What to produce:
Without including any image, repeat every record exactly.

Provided records:
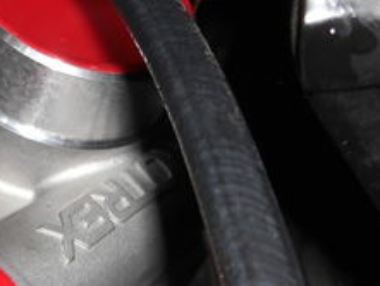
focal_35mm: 110
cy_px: 140
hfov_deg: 17.7
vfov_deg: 13.5
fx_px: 1208
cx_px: 60
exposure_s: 1/60
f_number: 2.8
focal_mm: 7.9
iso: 80
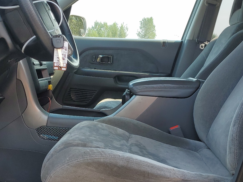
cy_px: 129
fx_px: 309
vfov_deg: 32.4
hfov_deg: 42.9
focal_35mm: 44
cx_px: 114
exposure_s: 1/667
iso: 50
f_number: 1.5
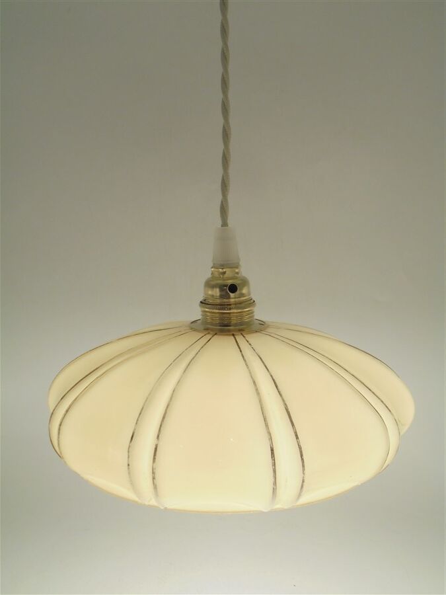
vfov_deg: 49.0
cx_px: 223
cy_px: 298
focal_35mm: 38
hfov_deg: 37.7
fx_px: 653
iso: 160
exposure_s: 1/30
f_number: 4.2
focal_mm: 6.9
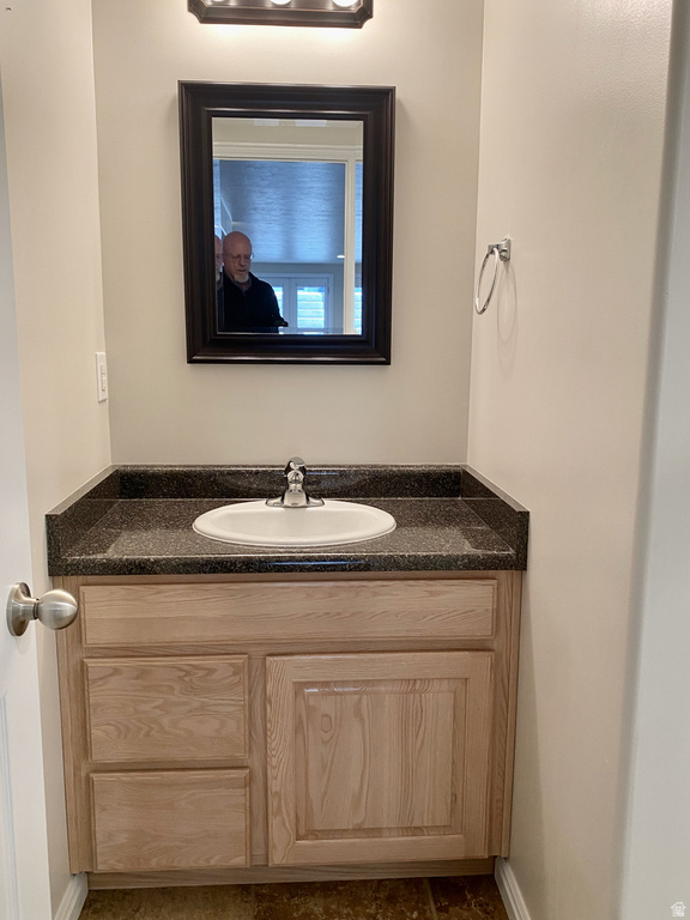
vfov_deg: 67.3
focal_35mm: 26
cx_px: 345
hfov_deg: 53.1
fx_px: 691
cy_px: 460
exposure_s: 1/60
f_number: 1.8
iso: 100
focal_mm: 4.25
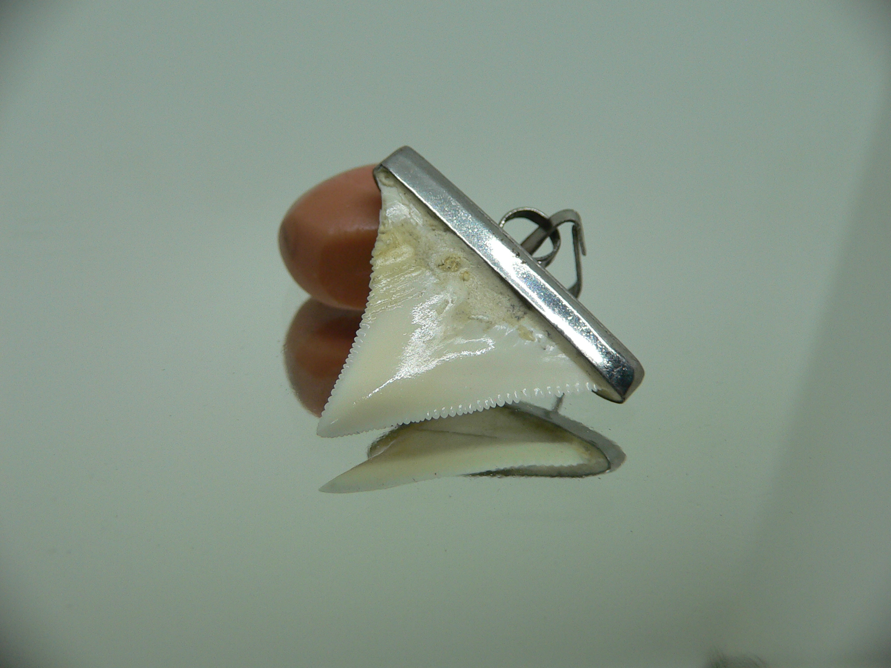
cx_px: 446
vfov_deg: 40.7
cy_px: 334
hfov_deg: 52.6
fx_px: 901
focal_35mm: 35
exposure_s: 1/60
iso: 80
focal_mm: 4.6
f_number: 2.8
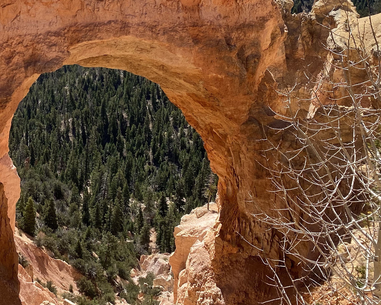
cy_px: -15
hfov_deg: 28.3
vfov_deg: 23.7
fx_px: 688
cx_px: -31
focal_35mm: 61
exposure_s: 1/2890
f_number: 1.8
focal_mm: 4.25
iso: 32
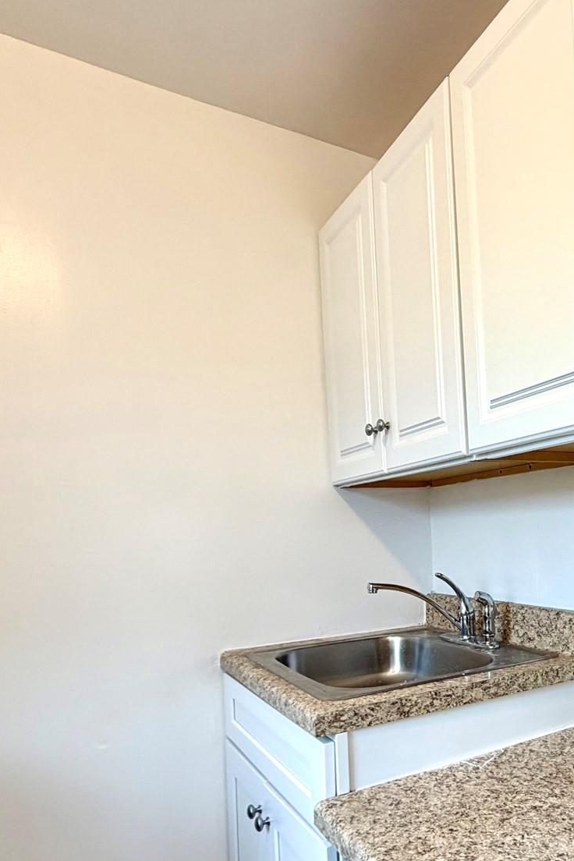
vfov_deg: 66.5
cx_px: 519
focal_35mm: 27
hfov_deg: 43.7
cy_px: 530
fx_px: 646
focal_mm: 2.22
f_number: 2.2
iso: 125
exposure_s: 1/120
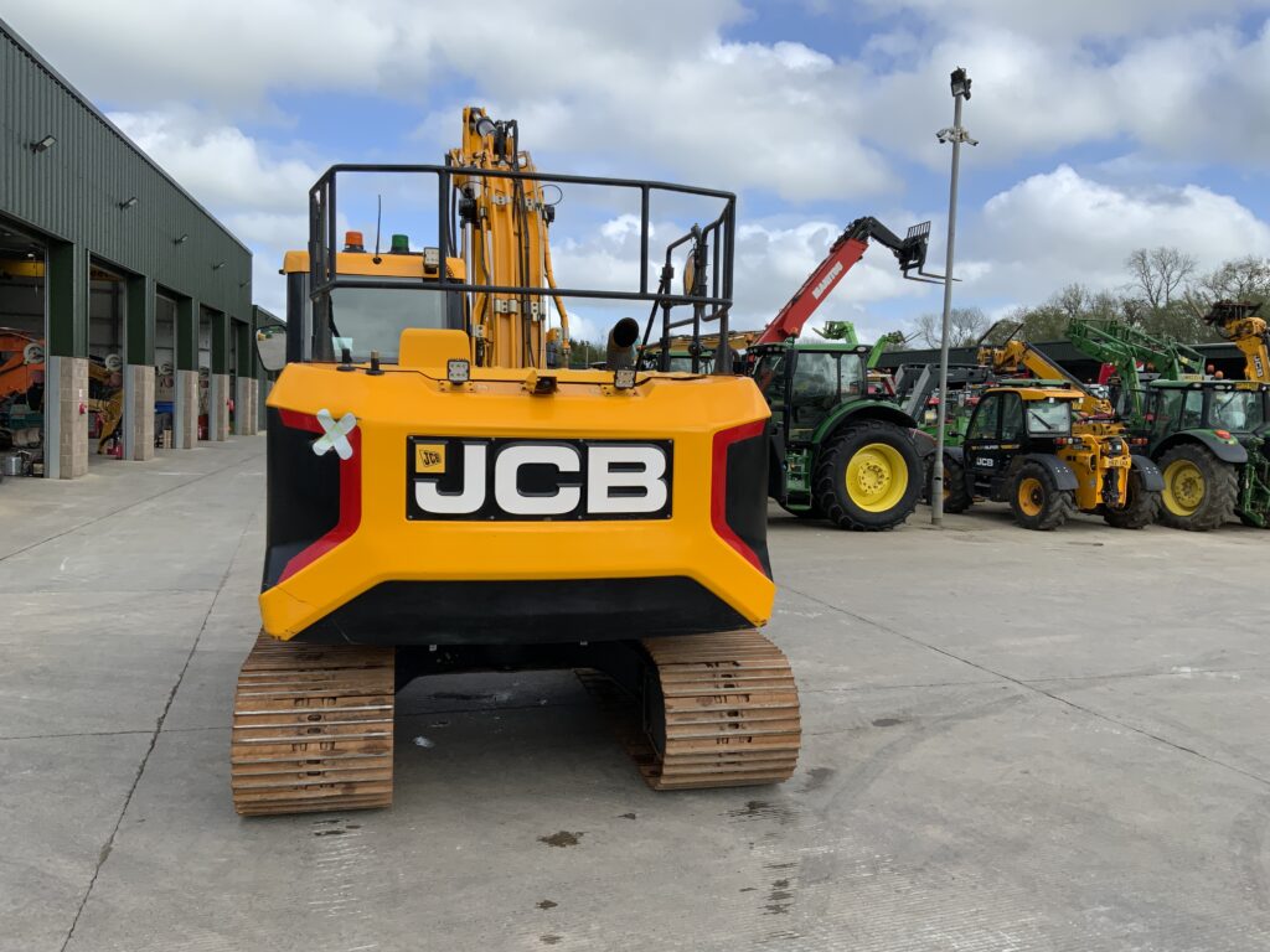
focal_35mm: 29
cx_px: 635
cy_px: 476
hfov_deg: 61.7
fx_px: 1064
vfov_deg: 48.2
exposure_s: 1/1675
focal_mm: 3
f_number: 1.8
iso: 16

Task result:
focal_35mm: 110
cy_px: 140
hfov_deg: 17.7
vfov_deg: 13.5
fx_px: 1208
cx_px: 60
exposure_s: 1/60
f_number: 2.8
focal_mm: 7.9
iso: 80
cy_px: 129
fx_px: 309
vfov_deg: 32.4
hfov_deg: 42.9
focal_35mm: 44
cx_px: 114
exposure_s: 1/667
iso: 50
f_number: 1.5
vfov_deg: 49.0
cx_px: 223
cy_px: 298
focal_35mm: 38
hfov_deg: 37.7
fx_px: 653
iso: 160
exposure_s: 1/30
f_number: 4.2
focal_mm: 6.9
vfov_deg: 67.3
focal_35mm: 26
cx_px: 345
hfov_deg: 53.1
fx_px: 691
cy_px: 460
exposure_s: 1/60
f_number: 1.8
iso: 100
focal_mm: 4.25
cx_px: 446
vfov_deg: 40.7
cy_px: 334
hfov_deg: 52.6
fx_px: 901
focal_35mm: 35
exposure_s: 1/60
iso: 80
focal_mm: 4.6
f_number: 2.8
cy_px: -15
hfov_deg: 28.3
vfov_deg: 23.7
fx_px: 688
cx_px: -31
focal_35mm: 61
exposure_s: 1/2890
f_number: 1.8
focal_mm: 4.25
iso: 32
vfov_deg: 66.5
cx_px: 519
focal_35mm: 27
hfov_deg: 43.7
cy_px: 530
fx_px: 646
focal_mm: 2.22
f_number: 2.2
iso: 125
exposure_s: 1/120
focal_35mm: 29
cx_px: 635
cy_px: 476
hfov_deg: 61.7
fx_px: 1064
vfov_deg: 48.2
exposure_s: 1/1675
focal_mm: 3
f_number: 1.8
iso: 16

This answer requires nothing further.